The misuse of pesticide application is very common in the actual process of agricultural production. Excessive application of will not only cause the waste of pesticide, but also bring pollution to the environment. Automatic target spray technology of fruit trees is an important way to achieve high efficiency and low pollution. The realization of target spray based on machine vision technology has become a research hotspot in the field of precision spray technology at home and abroad due to its high flexibility and low equipment development cost.

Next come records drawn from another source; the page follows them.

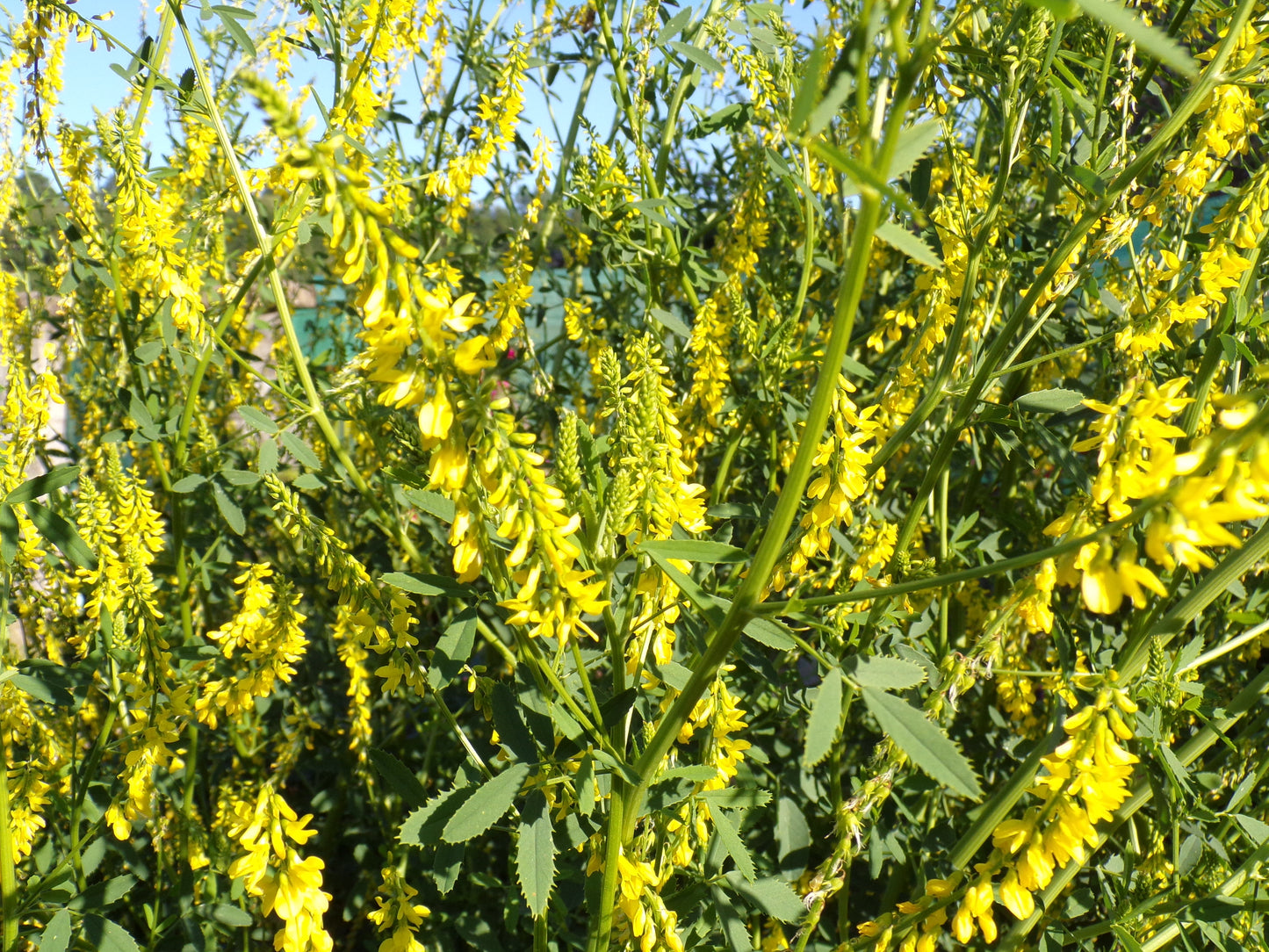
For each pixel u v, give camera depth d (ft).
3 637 5.84
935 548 10.19
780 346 7.91
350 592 5.23
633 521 4.27
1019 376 8.46
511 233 10.42
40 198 9.66
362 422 7.70
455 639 4.56
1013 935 5.85
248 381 11.09
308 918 3.86
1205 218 9.25
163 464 7.74
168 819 8.05
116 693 6.43
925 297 7.09
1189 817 5.52
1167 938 5.56
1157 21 8.86
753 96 8.00
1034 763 4.54
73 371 10.83
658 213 8.20
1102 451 3.29
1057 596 7.40
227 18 6.61
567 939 6.47
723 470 8.46
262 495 10.11
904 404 7.24
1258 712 7.13
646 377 4.36
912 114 7.40
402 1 6.89
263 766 9.76
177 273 7.18
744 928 5.19
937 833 7.72
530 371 8.87
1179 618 5.24
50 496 7.43
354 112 7.19
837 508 4.48
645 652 4.53
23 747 7.89
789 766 8.03
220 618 10.52
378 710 10.55
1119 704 3.54
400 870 4.93
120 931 5.78
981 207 7.18
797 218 10.91
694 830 5.04
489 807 4.16
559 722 4.09
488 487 3.33
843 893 7.35
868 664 3.61
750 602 3.50
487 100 8.51
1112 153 6.46
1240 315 5.97
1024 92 6.24
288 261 11.00
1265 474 2.50
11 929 5.61
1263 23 5.92
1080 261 7.83
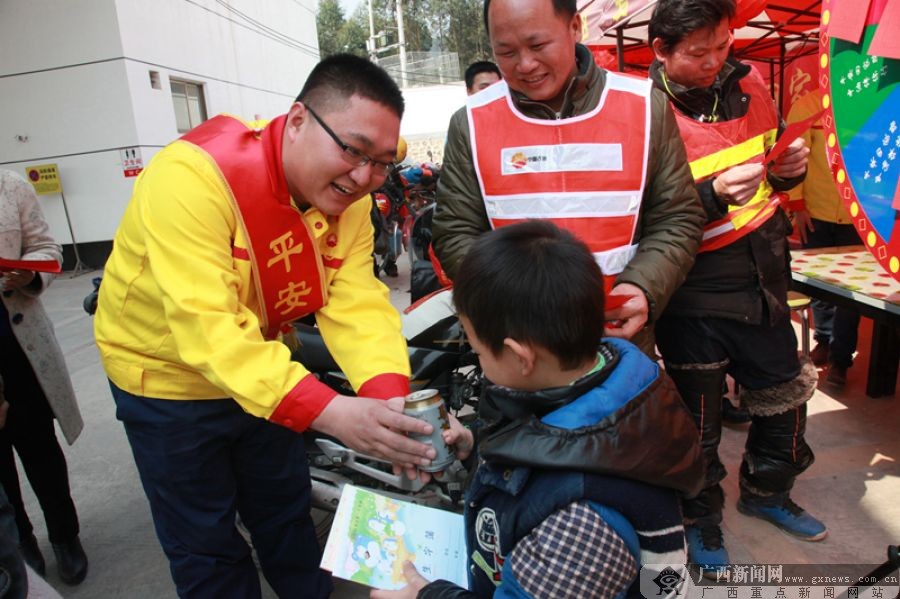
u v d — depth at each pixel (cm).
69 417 228
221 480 163
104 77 872
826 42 180
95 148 895
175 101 1028
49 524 230
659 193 166
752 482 231
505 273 93
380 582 119
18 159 905
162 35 958
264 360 131
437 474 138
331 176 134
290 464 183
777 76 607
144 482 162
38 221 219
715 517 214
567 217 161
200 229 132
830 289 240
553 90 159
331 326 166
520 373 98
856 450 276
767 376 210
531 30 149
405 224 690
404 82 2638
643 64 572
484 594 111
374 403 132
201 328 129
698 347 206
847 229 353
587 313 93
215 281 132
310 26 1616
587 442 90
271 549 192
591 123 158
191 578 163
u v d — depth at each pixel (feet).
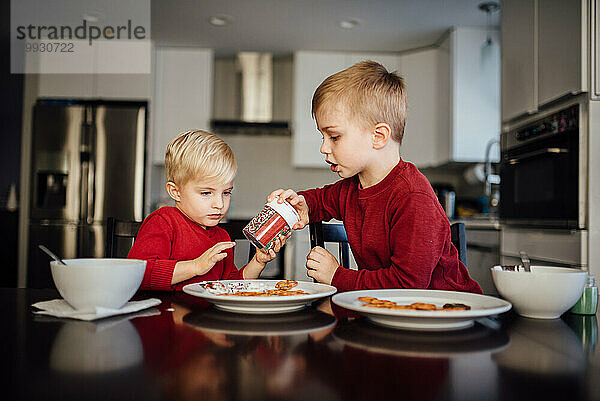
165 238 3.71
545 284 2.14
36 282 11.21
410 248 2.78
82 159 11.31
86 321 2.04
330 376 1.35
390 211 3.04
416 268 2.75
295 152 13.87
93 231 11.28
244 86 14.78
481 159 12.08
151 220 3.82
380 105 3.00
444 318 1.82
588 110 6.68
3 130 11.86
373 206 3.18
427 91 13.35
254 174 14.89
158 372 1.37
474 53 12.11
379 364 1.46
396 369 1.41
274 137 14.98
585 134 6.75
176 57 13.70
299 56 13.92
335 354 1.55
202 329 1.90
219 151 3.62
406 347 1.65
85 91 12.37
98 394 1.21
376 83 3.01
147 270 3.07
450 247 3.32
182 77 13.67
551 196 7.51
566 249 7.11
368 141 3.03
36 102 12.08
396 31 12.42
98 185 11.34
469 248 10.22
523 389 1.26
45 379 1.31
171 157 3.70
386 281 2.76
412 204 2.86
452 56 12.10
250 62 14.71
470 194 14.25
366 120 2.99
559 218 7.29
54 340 1.71
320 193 3.94
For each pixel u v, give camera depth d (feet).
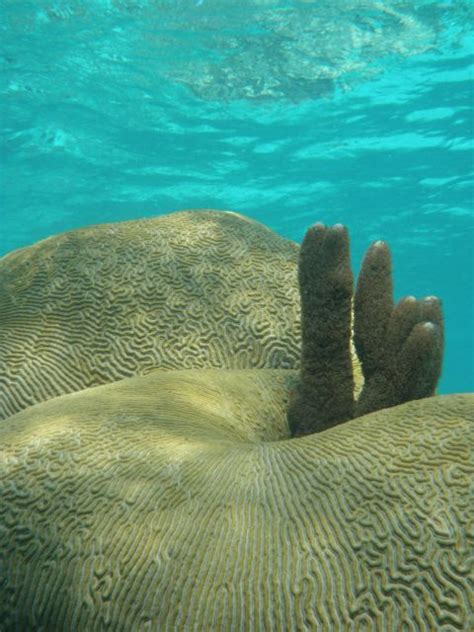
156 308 4.52
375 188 23.86
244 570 2.40
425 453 2.64
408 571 2.31
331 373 3.74
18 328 4.40
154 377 3.81
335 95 17.19
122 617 2.40
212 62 15.57
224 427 3.46
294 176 22.57
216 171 22.07
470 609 2.22
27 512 2.72
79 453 2.92
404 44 14.92
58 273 4.67
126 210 26.20
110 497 2.71
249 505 2.62
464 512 2.40
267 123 18.63
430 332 3.40
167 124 18.61
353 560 2.37
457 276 39.88
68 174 21.83
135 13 13.65
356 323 3.73
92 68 15.80
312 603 2.30
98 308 4.49
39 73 15.90
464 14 13.84
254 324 4.55
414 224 28.53
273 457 2.87
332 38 14.66
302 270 3.63
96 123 18.42
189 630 2.32
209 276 4.69
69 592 2.51
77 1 13.19
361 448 2.76
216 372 4.06
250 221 5.30
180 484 2.74
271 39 14.66
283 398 4.06
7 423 3.26
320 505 2.57
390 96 17.33
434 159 21.22
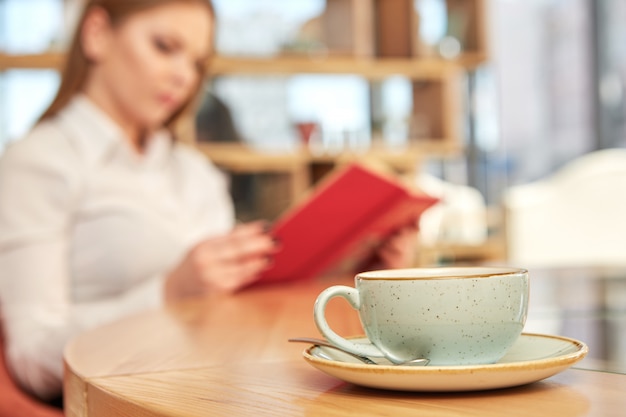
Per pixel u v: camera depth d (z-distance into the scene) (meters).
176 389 0.54
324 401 0.49
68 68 1.75
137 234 1.68
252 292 1.31
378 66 3.56
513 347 0.58
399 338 0.52
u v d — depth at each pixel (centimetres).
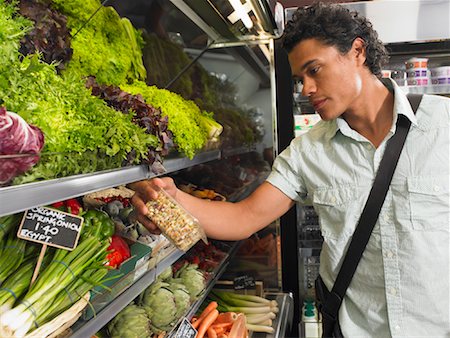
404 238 177
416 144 178
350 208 186
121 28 210
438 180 174
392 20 307
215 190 337
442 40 307
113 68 193
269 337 259
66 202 146
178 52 293
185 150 198
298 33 174
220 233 204
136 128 139
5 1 123
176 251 194
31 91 107
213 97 330
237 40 318
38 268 117
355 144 186
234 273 335
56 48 145
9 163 87
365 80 179
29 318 107
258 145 333
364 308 187
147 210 167
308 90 177
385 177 179
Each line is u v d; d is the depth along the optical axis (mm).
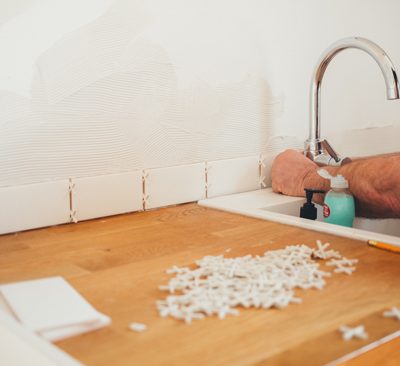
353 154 1695
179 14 1199
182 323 585
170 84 1204
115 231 1015
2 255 870
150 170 1184
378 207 1107
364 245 900
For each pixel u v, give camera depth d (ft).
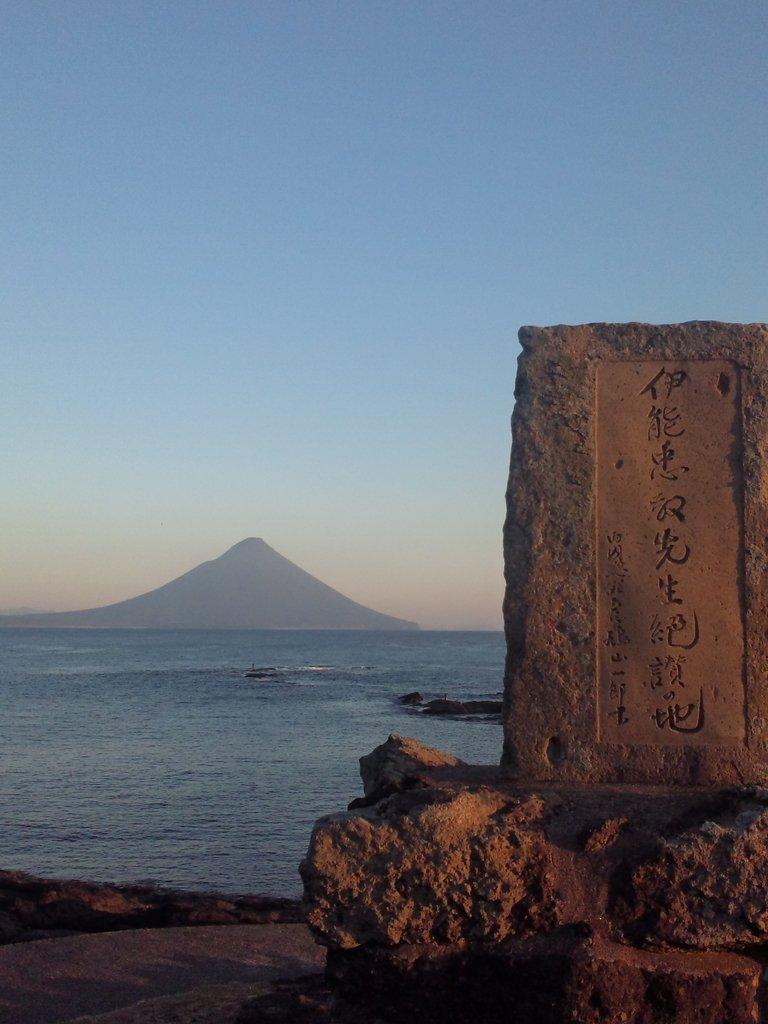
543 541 26.14
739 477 25.77
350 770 117.50
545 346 26.84
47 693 238.48
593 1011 20.89
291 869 71.10
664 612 25.61
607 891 22.02
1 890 54.08
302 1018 26.68
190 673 324.60
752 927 21.45
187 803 95.55
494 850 22.04
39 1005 33.99
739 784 24.68
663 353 26.30
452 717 182.91
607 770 25.26
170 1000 29.09
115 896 53.62
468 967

Target technology mainly uses sensors for target detection, such as infrared sensors, ultrasonic sensors, laser radar, image sensors (CCD) and so on. Li Li et al. designed a target spraying control system [1], in which the infrared sensor was used to judge whether the target was available or not, and a green sensor was used to judge whether the target was green, so as to achieve the goal of applying pesticide only to green crops, thereby further reducing the waste of pesticides. However, because of the small detection area of infrared sensor, some switch jitter may be caused by the space between the branches and leaves. As the ultrasonic sensor could detect surfaces, it could solve the similar problem effectively. Gil et al. designed a multi nozzle sprayer consists of 3 ultrasonic sensors and 3 solenoid valves in early 2007 [3]. It could realize variable spraying according to the variation of grape leaves and save 58% pesticide compared with traditional spraying method.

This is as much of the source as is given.